Heck of a take, all right. What would David have to say if an EV has a timing belt?
(Has there ever been an EV with a timing belt/chain??)
I mean, EV motors use sensors to detect the position of the rotor so they know when to turn each set of windings on and off. So that’s sort of a timing belt. It’s timing, anyway.
Nah, that’s basically the crank position sensor
“quadrature encoders are just timing belts!”
is a direct drive even a transmission? Also aren’t most Ev motors connected directly to the wheel hubs??
It isn’t a direct drive, there is a reduction ratio to multiply the torque and allow the motor to run at a more efficient rpm, which is why you don’t have motors directly connected to the wheels.

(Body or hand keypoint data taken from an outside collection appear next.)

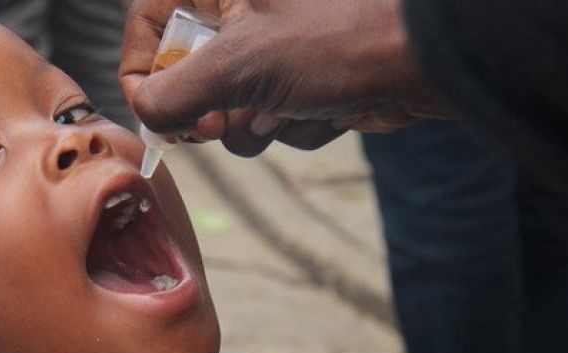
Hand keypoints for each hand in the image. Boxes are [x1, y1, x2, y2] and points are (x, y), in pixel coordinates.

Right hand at [120, 0, 449, 155]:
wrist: (424, 64)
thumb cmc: (336, 42)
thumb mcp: (239, 64)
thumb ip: (176, 93)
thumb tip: (147, 114)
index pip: (148, 21)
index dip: (143, 73)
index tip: (155, 114)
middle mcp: (243, 11)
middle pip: (189, 74)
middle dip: (213, 111)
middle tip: (222, 124)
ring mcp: (275, 47)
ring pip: (232, 107)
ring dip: (259, 125)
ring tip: (289, 108)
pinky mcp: (304, 82)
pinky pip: (275, 118)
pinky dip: (296, 126)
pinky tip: (328, 110)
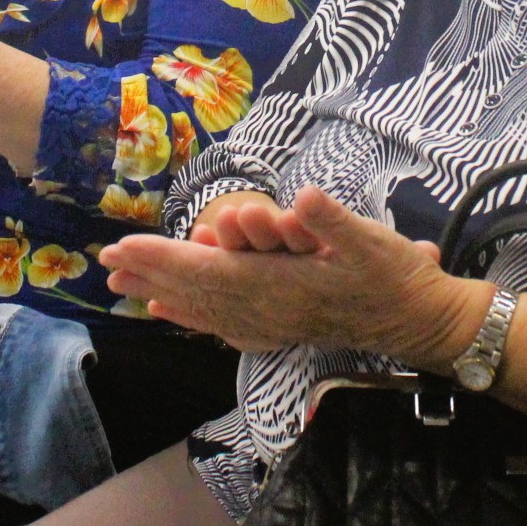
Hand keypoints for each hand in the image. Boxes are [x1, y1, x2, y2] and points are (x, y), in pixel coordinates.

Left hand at [102, 187, 481, 362]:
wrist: (420, 322)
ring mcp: (274, 322)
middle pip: (196, 292)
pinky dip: (191, 316)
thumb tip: (303, 199)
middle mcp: (270, 310)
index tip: (126, 246)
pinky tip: (172, 313)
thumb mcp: (374, 242)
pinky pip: (223, 324)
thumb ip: (335, 221)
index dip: (165, 258)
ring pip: (204, 309)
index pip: (209, 272)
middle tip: (106, 261)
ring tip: (125, 283)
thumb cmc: (398, 277)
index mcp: (283, 286)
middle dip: (150, 273)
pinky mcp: (281, 326)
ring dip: (162, 293)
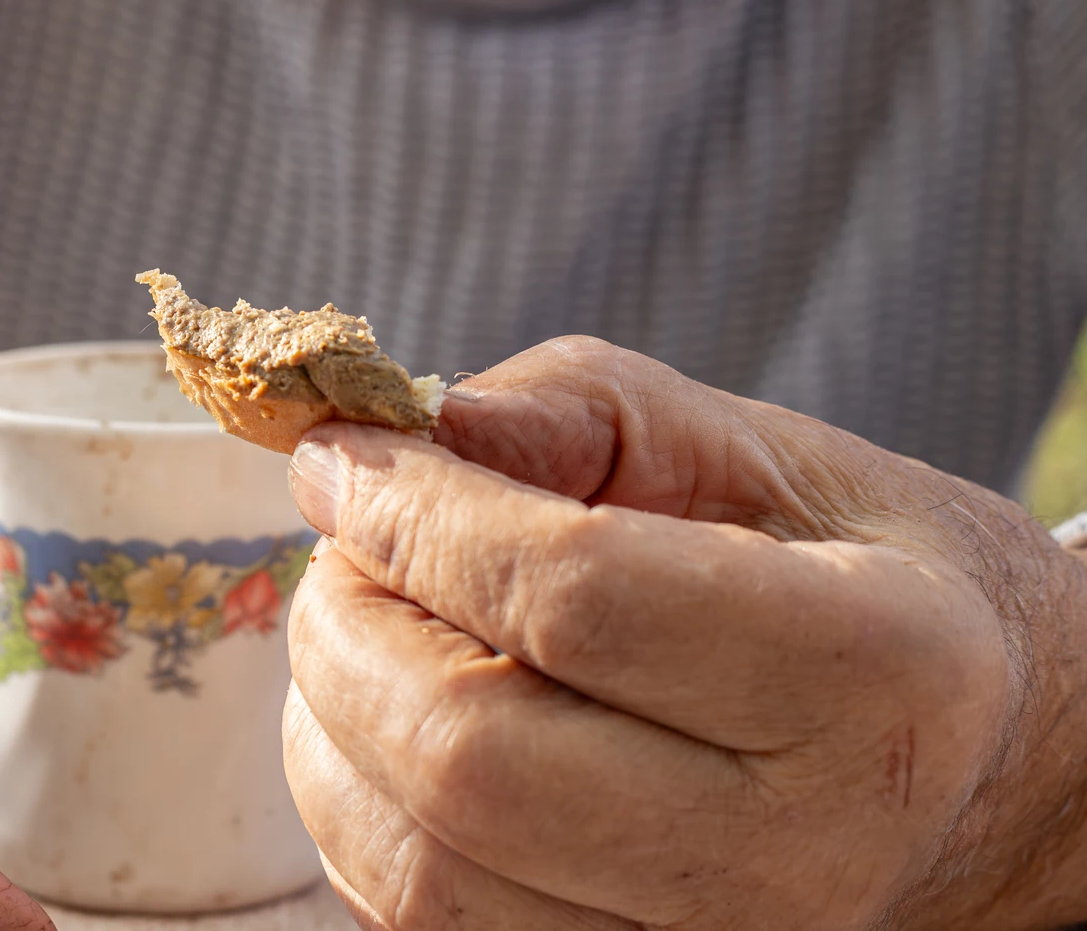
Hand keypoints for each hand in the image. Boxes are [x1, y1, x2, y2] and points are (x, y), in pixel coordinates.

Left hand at [281, 336, 1086, 930]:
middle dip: (348, 628)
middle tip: (341, 547)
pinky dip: (362, 812)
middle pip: (469, 757)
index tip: (339, 457)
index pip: (573, 599)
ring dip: (329, 726)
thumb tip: (411, 430)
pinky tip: (389, 726)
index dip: (417, 517)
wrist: (964, 772)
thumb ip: (582, 413)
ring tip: (361, 631)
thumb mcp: (757, 451)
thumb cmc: (854, 581)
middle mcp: (797, 855)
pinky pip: (421, 925)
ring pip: (420, 869)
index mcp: (868, 677)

So yes they do have a transmission which transmits the power from the motor to the wheels as well as providing the necessary torque multiplication and allowing the motor to run at a more efficient rpm.
If it doesn’t have 3 pedals, and I can’t accidentally money shift it, it’s not a manual in my book. Saying that you are “manually” selecting the gear by putting it in D is no different than putting an old school slush box in 1, 2, or 3 and calling it a manual. Heck, paddle shift DCTs should be considered manuals by that logic.